On the dynamics of bistable micro/nano resonators: Analytical solution and nonlinear behavior

• Nonlinear dynamics of an electrostatically actuated arch MEMS resonator is studied.
• We use the Homotopy Analysis Method to analytically derive arch’s frequency response.
• We use numerical simulations to validate the analytical solution.
• We study the nonlinear vibrations of the arch using obtained analytical solution.
• Bistable behaviors of the resonator in forward/backward frequency sweeps are studied.

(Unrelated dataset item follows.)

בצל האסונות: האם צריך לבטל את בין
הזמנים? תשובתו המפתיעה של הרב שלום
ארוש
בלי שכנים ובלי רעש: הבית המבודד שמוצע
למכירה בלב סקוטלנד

With the rapid development of micro/nano-electro-mechanical systems (MEMS/NEMS), arch shaped resonators are becoming increasingly attractive for different applications. Nevertheless, the dynamics of bistable resonators is poorly understood, and the conditions for their appropriate performance are not well known. In this paper, an initially curved arch shaped MEMS resonator under combined DC and AC distributed electrostatic actuation is investigated. A reduced order model obtained from first mode Galerkin’s decomposition method is used for numerical and analytical investigations. We have used the Homotopy Analysis Method (HAM) in order to derive analytical solutions both for the amplitude and the temporal average of nonlinear vibrations. The obtained analytical expressions, validated by numerical simulations, are able to capture nonlinear behaviors including softening type vibrations and dynamic snap-through. We have used the derived analytical results in order to study the nonlinear vibrations of the bistable MEMS resonator. According to our results, in the bistability region the overall dynamic response of the system is described by means of a pair of softening type frequency responses merging together in a specific frequency band. The dynamic snap-through is then described by transitions between these two frequency responses, each of which corresponding to one of the stable configurations of the arch. This fresh insight to the problem can be used in the design and optimization of bistable resonators and determination of their sharp roll-off frequencies. A feature that can be implemented in the design of bandpass filters.